Republican presidential hopeful Michele Bachmann is trying to have her cake and eat it too where it concerns a Federal Marriage Amendment and states' rights.
During an interview with Chris Wallace on Fox News Sunday, Wallace asked Bachmann to clarify her support for a constitutional amendment prohibiting same sex marriage. He played a clip from the GOP presidential debate in New Hampshire earlier this month in which she stated, "I do support a constitutional amendment on marriage between a man and a woman, but I would not be going into the states to overturn their state law." (1)
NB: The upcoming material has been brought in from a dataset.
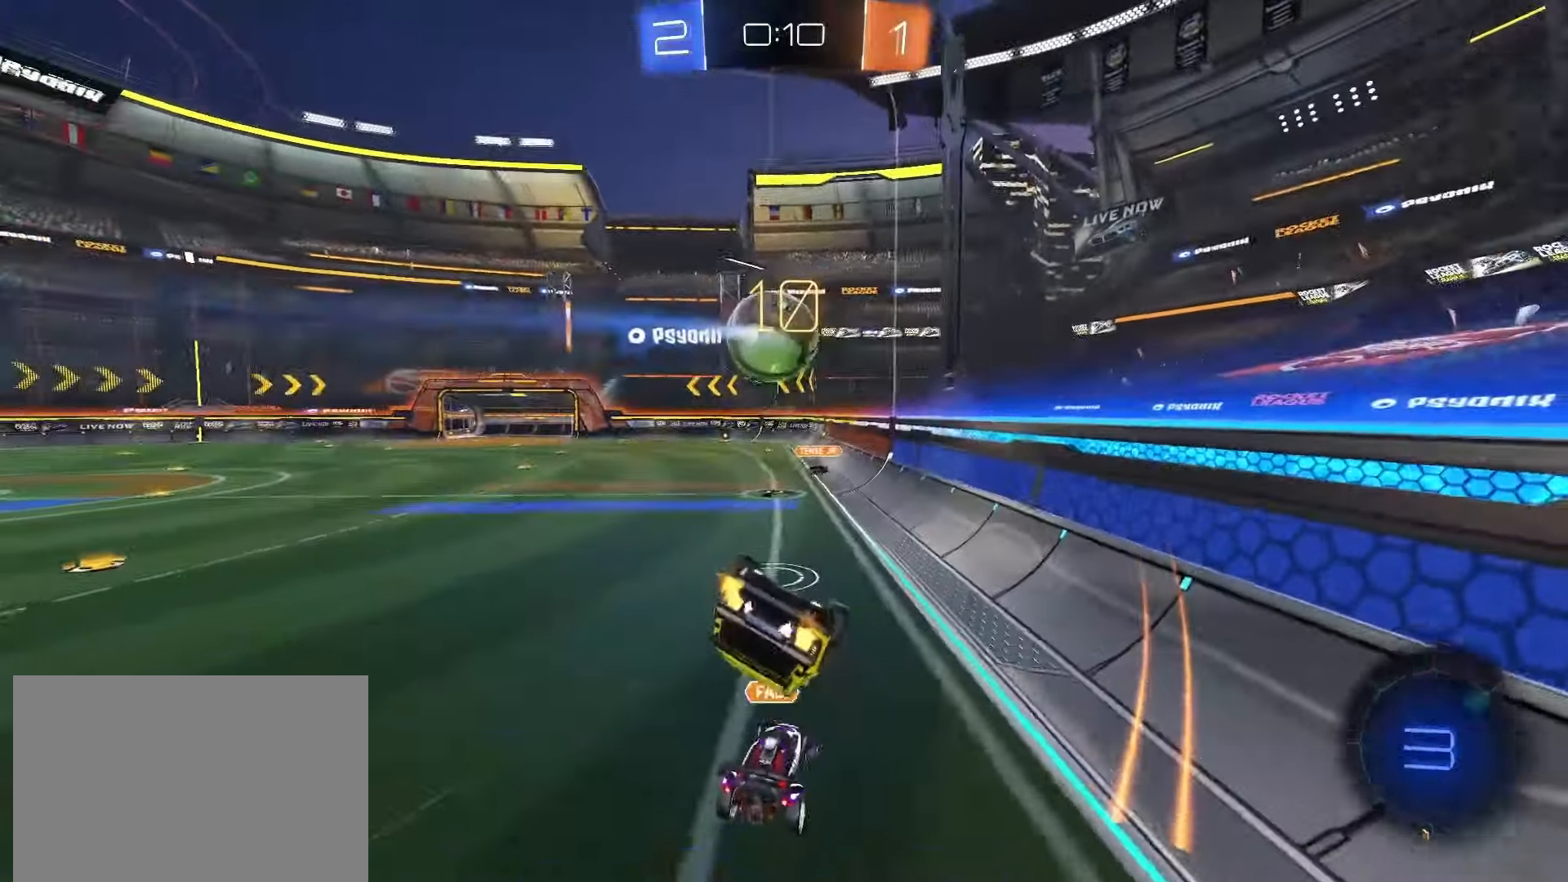
{"dt_ms": 500, "buttons": ["SQUARE", "L1", "R2"], "left_stick": "up-left", "right_stick": "center", "events": [[50, "R2", "up"], [100, "left_stick", "right"], [200, "R2", "down"], [300, "left_stick", "center"], [350, "left_stick", "up"], [367, "SQUARE", "down"], [500, "left_stick", "up-left"]]}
Of course, this is the same interview in which Wallace asked Bachmann if she was a flake, a question for which he later apologized. (2) Nevertheless, it is a shame Wallace even entertained the idea to ask Bachmann such a question because in so doing it overshadowed some otherwise reasonable questions he put to her. Wallace's transgression against Bachmann also has the effect of obscuring her responses from receiving the proper scrutiny it deserves. With this mind, let's consider this exchange between Wallace and Bachmann after he played the clip from the New Hampshire debate:
WALLACE: That's why I'm confused. If you support state rights, why you also support a constitutional amendment which would prevent any state from recognizing same-sex marriage?
BACHMANN: Well, because that's entirely consistent, that states have, under the 10th Amendment, the right to pass any law they like. Also, federal officials at the federal level have the right to also put forth a constitutional amendment. (3)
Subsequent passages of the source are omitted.